# Material provided
--- START ---
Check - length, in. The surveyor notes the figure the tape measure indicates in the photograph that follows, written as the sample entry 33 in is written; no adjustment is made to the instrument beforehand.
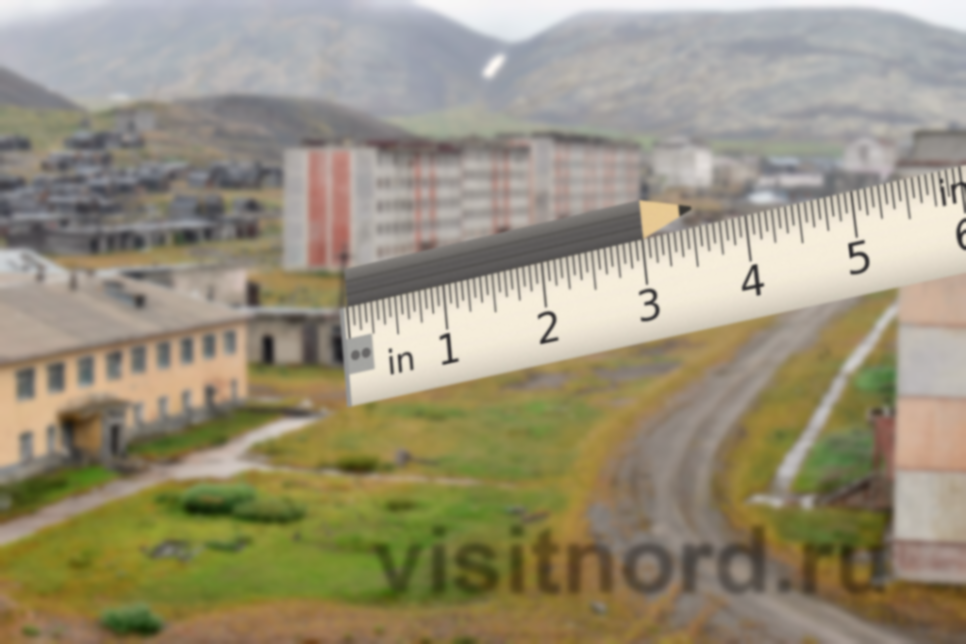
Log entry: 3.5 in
--- END ---
--- START ---
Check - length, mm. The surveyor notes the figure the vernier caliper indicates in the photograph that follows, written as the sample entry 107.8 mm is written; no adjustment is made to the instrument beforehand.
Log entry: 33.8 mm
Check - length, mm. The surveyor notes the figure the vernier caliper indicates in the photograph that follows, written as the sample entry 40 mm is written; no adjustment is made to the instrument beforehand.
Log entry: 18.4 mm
--- END ---
--- START ---
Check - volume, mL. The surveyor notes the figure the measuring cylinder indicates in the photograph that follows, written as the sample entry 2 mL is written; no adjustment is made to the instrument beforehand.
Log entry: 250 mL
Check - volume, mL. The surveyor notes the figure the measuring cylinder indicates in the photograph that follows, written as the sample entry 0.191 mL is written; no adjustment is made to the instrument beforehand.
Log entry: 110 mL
--- END ---
# Work to complete
Please transcribe the lines from the one with "Check - length, in." to the one with "Log entry: 3.5 in", both included, word for word. Leave the picture out of your copy.

# Task answer
Check - length, in. The surveyor notes the figure the tape measure indicates in the photograph that follows, written as the sample entry 33 in is written; no adjustment is made to the instrument beforehand.
Log entry: 3.5 in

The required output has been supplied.